Hey, UK! How do you reconcile these two facts?

This is a rather horrifying article about young girls reading Harry Potter one moment, and then dragged off to get their clitorises chopped off. It's got these nasty little details like, if you pay extra, you can get the butcher to use a clean knife.

But there's an odd disjoint here, too. It's the UK, a modern western nation. They have laws to prohibit mangling children.

The UK Prohibition of Female Circumcision Act 1985 makes it an offence to carry out FGM or to aid, abet or procure the service of another person. The Female Genital Mutilation Act 2003, makes it against the law for FGM to be performed anywhere in the world on UK permanent residents of any age and carries a maximum sentence of 14 years imprisonment. To date, no prosecutions have been made under UK legislation.

That's clear: a strict law and strong penalties, but no prosecutions — so it must be an effective law, right?

Wrong.

Some 500 to 2,000 British schoolgirls will be genitally mutilated over the summer holidays.

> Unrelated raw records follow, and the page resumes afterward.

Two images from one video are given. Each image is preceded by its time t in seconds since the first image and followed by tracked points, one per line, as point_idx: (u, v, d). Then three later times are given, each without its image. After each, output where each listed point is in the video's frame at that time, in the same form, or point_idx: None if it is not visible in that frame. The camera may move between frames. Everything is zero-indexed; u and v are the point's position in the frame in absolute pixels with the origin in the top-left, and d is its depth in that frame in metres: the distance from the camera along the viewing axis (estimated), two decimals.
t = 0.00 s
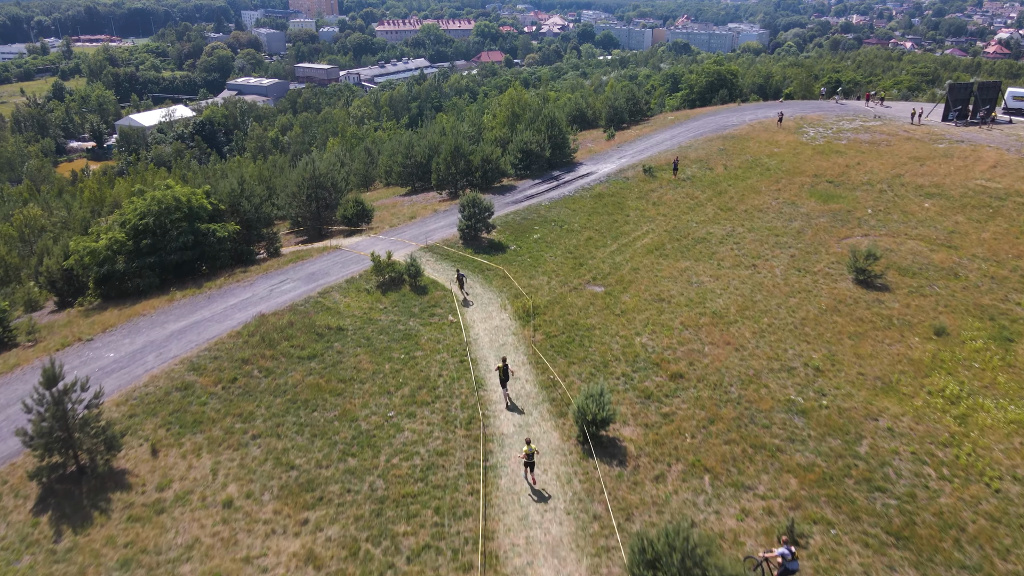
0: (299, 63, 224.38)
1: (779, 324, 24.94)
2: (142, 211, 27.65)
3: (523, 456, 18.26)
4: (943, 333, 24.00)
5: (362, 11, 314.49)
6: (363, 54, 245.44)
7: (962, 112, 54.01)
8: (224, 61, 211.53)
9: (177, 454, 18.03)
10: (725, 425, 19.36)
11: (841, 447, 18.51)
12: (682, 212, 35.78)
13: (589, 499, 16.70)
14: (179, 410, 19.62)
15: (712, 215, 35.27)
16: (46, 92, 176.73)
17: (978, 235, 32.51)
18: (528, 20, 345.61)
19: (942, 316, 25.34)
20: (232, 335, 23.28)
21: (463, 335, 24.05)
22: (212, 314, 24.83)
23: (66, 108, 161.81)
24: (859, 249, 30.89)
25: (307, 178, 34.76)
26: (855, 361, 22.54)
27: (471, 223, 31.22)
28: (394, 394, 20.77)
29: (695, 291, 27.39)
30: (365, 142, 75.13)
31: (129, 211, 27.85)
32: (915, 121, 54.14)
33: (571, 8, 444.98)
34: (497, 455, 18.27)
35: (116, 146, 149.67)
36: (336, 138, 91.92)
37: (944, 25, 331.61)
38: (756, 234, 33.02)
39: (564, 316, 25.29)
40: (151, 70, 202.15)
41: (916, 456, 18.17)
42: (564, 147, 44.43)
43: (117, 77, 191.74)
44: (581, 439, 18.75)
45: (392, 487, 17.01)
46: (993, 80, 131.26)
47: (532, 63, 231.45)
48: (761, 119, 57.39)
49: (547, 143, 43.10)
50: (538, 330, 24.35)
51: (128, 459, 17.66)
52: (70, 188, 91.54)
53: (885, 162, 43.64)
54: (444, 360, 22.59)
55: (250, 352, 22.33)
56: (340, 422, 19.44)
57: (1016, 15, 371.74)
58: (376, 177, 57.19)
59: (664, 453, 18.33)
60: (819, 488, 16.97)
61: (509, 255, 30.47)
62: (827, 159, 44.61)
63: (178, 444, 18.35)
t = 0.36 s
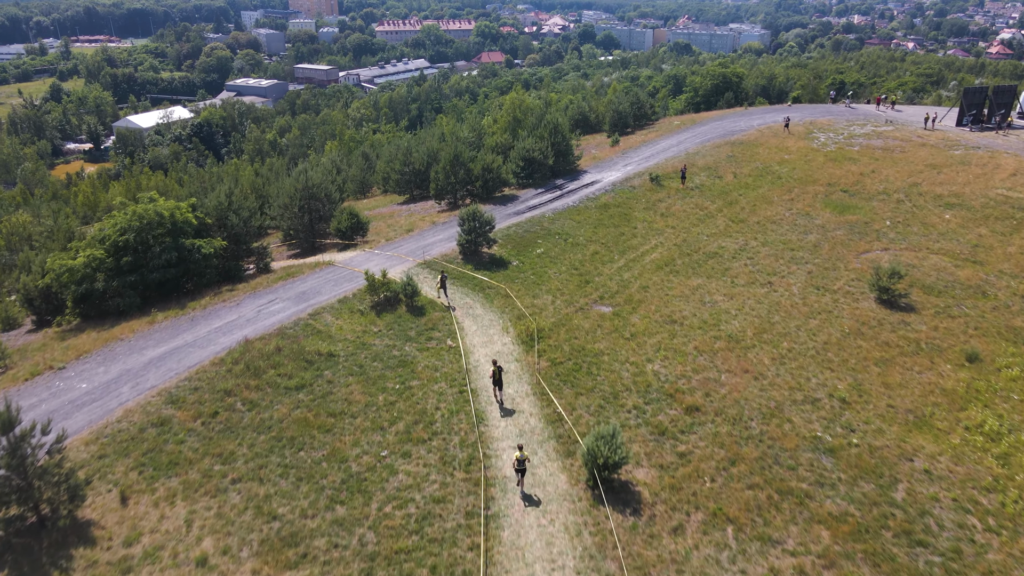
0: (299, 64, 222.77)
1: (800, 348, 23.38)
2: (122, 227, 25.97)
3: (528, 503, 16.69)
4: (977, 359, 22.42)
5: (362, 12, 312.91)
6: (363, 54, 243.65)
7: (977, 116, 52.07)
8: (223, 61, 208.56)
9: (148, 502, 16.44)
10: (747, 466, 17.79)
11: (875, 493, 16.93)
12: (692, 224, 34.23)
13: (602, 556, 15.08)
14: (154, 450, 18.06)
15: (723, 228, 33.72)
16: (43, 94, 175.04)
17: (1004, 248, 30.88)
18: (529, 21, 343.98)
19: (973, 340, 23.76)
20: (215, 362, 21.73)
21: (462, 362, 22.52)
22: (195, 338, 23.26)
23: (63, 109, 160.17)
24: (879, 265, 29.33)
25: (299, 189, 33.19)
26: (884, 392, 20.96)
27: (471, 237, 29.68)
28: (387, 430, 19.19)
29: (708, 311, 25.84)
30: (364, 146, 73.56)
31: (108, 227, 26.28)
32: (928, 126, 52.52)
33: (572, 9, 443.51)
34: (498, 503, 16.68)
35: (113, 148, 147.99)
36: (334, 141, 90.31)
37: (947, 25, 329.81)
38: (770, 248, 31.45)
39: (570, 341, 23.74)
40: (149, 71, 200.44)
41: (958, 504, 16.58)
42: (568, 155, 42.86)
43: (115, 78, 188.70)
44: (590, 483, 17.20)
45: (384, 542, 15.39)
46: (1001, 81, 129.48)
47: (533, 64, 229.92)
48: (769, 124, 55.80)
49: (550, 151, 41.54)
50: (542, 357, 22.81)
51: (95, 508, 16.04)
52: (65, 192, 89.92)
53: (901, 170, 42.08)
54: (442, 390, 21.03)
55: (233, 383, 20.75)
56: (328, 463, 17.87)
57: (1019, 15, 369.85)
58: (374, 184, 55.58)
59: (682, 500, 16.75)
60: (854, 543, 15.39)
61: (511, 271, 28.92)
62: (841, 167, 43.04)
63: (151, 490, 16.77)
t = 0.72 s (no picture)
0: (300, 65, 221.45)
1: (824, 373, 21.93)
2: (105, 242, 24.75)
3: (535, 554, 15.22)
4: (1013, 387, 20.95)
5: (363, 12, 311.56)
6: (365, 54, 241.97)
7: (993, 120, 50.88)
8: (223, 61, 205.76)
9: (119, 552, 14.88)
10: (773, 510, 16.32)
11: (915, 542, 15.44)
12: (703, 235, 32.81)
13: None
14: (128, 491, 16.58)
15: (736, 240, 32.32)
16: (42, 95, 173.63)
17: None
18: (531, 21, 342.52)
19: (1007, 364, 22.29)
20: (199, 390, 20.31)
21: (463, 389, 21.10)
22: (179, 362, 21.85)
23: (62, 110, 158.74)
24: (902, 282, 27.89)
25: (293, 199, 31.86)
26: (916, 424, 19.50)
27: (473, 251, 28.31)
28: (382, 468, 17.76)
29: (723, 332, 24.43)
30: (364, 150, 72.04)
31: (91, 242, 25.03)
32: (943, 130, 51.01)
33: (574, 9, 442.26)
34: (503, 553, 15.21)
35: (112, 150, 146.56)
36: (334, 144, 88.84)
37: (950, 26, 328.09)
38: (786, 262, 30.01)
39: (577, 366, 22.33)
40: (149, 71, 199.00)
41: (1006, 555, 15.10)
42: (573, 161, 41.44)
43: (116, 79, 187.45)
44: (603, 530, 15.71)
45: None
46: (1009, 83, 127.95)
47: (535, 65, 228.45)
48: (779, 128, 54.36)
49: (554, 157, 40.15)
50: (549, 384, 21.40)
51: (60, 559, 14.41)
52: (61, 196, 88.44)
53: (918, 178, 40.62)
54: (442, 423, 19.58)
55: (217, 412, 19.32)
56: (317, 506, 16.41)
57: None
58: (373, 190, 54.17)
59: (705, 551, 15.25)
60: None
61: (515, 287, 27.52)
62: (855, 174, 41.62)
63: (123, 538, 15.25)
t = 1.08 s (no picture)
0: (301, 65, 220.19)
1: (848, 399, 20.60)
2: (86, 256, 23.39)
3: None
4: None
5: (365, 12, 310.21)
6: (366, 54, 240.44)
7: (1009, 124, 49.38)
8: (225, 61, 204.21)
9: None
10: (802, 558, 14.96)
11: None
12: (715, 246, 31.50)
13: None
14: (100, 534, 15.18)
15: (750, 251, 31.00)
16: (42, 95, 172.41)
17: None
18: (533, 21, 341.11)
19: None
20: (181, 419, 18.97)
21: (465, 416, 19.78)
22: (162, 387, 20.54)
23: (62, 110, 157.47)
24: (926, 297, 26.49)
25: (288, 208, 30.51)
26: (950, 457, 18.12)
27: (475, 264, 26.98)
28: (376, 507, 16.42)
29: (740, 352, 23.13)
30: (364, 153, 70.71)
31: (71, 257, 23.69)
32: (958, 135, 49.63)
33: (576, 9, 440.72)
34: None
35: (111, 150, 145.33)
36: (334, 147, 87.48)
37: (955, 26, 326.26)
38: (803, 275, 28.65)
39: (586, 391, 21.00)
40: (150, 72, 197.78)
41: None
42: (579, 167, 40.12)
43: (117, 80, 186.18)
44: None
45: None
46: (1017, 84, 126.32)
47: (537, 66, 226.98)
48: (789, 132, 53.01)
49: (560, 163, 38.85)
50: (555, 411, 20.06)
51: None
52: (58, 198, 87.12)
53: (936, 184, 39.25)
54: (441, 454, 18.26)
55: (200, 444, 17.97)
56: (305, 552, 15.05)
57: None
58: (373, 195, 52.87)
59: None
60: None
61: (519, 302, 26.19)
62: (871, 181, 40.28)
63: None
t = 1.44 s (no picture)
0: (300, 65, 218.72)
1: (877, 429, 19.18)
2: (62, 273, 21.97)
3: None
4: None
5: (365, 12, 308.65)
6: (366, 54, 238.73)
7: None
8: (225, 62, 202.53)
9: None
10: None
11: None
12: (727, 258, 30.09)
13: None
14: None
15: (764, 264, 29.60)
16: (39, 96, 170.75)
17: None
18: (534, 21, 339.53)
19: None
20: (159, 453, 17.53)
21: (465, 449, 18.35)
22: (140, 416, 19.10)
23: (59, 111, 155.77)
24: (953, 314, 25.06)
25: (279, 219, 29.07)
26: (992, 497, 16.68)
27: (476, 279, 25.55)
28: (368, 555, 14.96)
29: (758, 375, 21.73)
30: (363, 156, 69.27)
31: (47, 274, 22.28)
32: (972, 139, 48.14)
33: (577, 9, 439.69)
34: None
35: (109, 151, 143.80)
36: (333, 149, 85.99)
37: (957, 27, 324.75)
38: (821, 289, 27.23)
39: (595, 421, 19.59)
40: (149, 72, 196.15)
41: None
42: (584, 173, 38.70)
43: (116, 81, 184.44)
44: None
45: None
46: None
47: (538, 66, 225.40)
48: (798, 135, 51.61)
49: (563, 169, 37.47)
50: (562, 444, 18.65)
51: None
52: (52, 201, 85.54)
53: (954, 192, 37.80)
54: (439, 494, 16.81)
55: (178, 482, 16.48)
56: None
57: None
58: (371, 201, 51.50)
59: None
60: None
61: (523, 320, 24.77)
62: (886, 187, 38.84)
63: None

Some will be taken abroad, others will be "cut" or circumcised and sewn closed here in the UK by women already living here or who are flown in and brought to "cutting parties" for a few girls at a time in a cost-saving exercise.

It's happening right now. It seems to me that there ought to be 500-2000 arrests in the UK this year, maybe more, since they've got a 7 year backlog of neglected criminality.

If medical neglect of children can be a prosecutable crime here in benighted America, why isn't the UK doing something to stop active, vicious mutilation of children?